When I mention my troubles with reading to friends and acquaintances—literary types, most of them—many say they’re having similar experiences. The more they use the Web, the more they have to fight to stay focused on long pieces of writing. Some of the bloggers I follow have also begun mentioning the phenomenon. Scott Karp, who writes a blog about online media, recently confessed that he has stopped reading books altogether. “I was a lit major in college, and used to be [a] voracious book reader,” he wrote. “What happened?” He speculates on the answer: “What if I do all my reading on the web not so much because the way I read has changed, i.e. I’m just seeking convenience, but because the way I THINK has changed?”
Bruce Friedman, who blogs regularly about the use of computers in medicine, also has described how the Internet has altered his mental habits. “I now have almost totally lost the ability to read and absorb a longish article on the web or in print,” he wrote earlier this year. A pathologist who has long been on the faculty of the University of Michigan Medical School, Friedman elaborated on his comment in a telephone conversation with me. His thinking, he said, has taken on a “staccato” quality, reflecting the way he quickly scans short passages of text from many sources online. “I can’t read War and Peace anymore,” he admitted. “I’ve lost the ability to do that. Even a blog post of more than three or four paragraphs is too much to absorb. I skim it.”
If you managed to read both paragraphs — and I confess, I skimmed through the article the first time, until I saw enough to force myself to sit still and read it through — I wonder if, like me, you’re becoming a bit concerned. That’s not a long piece and yet my brain wanted to say “tl;dr” (Too long, didn’t read!)
Last weekend we did a little experiment, here in the Catholic channel: I asked the bloggers — they might say I ordered them — to create listicles — serious ones and ridiculous ones, and insanely cute ones — and to post them. I did a couple, too. I wanted to see what it felt like, as a writer, to reduce any topic (even me, myself) into lists, and I also wanted to see how readers responded. I kept waiting for someone to say (or to complain), “hey, what’s up with all of these listicles? Why are so many talented writers doing this stuff?”

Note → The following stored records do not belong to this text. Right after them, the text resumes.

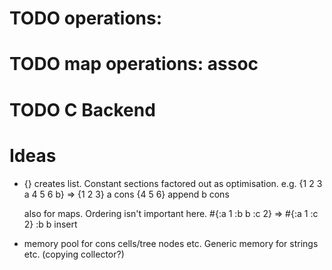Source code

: 
* TODO operations: 
* TODO map operations: assoc
* TODO C Backend

* Ideas

  - {} creates list. Constant sections factored out as optimisation. e.g.
    {1 2 3 a 4 5 6 b} => {1 2 3} a cons {4 5 6} append b cons
    
    also for maps. Ordering isn't important here.
    #{:a 1 :b b :c 2} => #{:a 1 :c 2} :b b insert

  - memory pool for cons cells/tree nodes etc.
    Generic memory for strings etc. (copying collector?)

But nobody did. Instead, people gobbled them up, increasing our traffic and causing Max to lament, but lamentation is kind of his thing, so that worked out. For most of us, we could see it being “fun” to do a list a few times a month — like lemon sherbet, they are great palate cleansers, but a poor diet for everyday.
I have a ton of books I have promised to read for people, and I make that promise in good faith, but I often catch myself wailing “I have no time to read them!”
The truth is, though, I almost can’t read them. Sustained reading has become, for the first time in my life, an arduous thing. Until recently you couldn’t get my nose out of a book, now I often find myself re-reading favorite novels by Terry Pratchett, because I want to read, but I don’t want reading to feel so much like work.
It’s one of the reasons I am later than usual coming up with my annual Lenten Reading suggestions. I try very hard not to recommend books I have not myself read. Last year, I was overwhelmed with books and resorted to a panicked grouping but that was unsatisfying, and this year I am determined to read any book I put forward to you. But my reading has slowed, substantially, hence the list is late.
This is a problem. I joked about giving up social media for Lent. But it might be a discipline that saves the synapses and regains for me my very brain.
What do you think? What is your experience on the internet? Are you happy to land on listicles, and do you gravitate toward pieces with short paragraphs? Have you managed to read all 1500 words, here? I really want to know.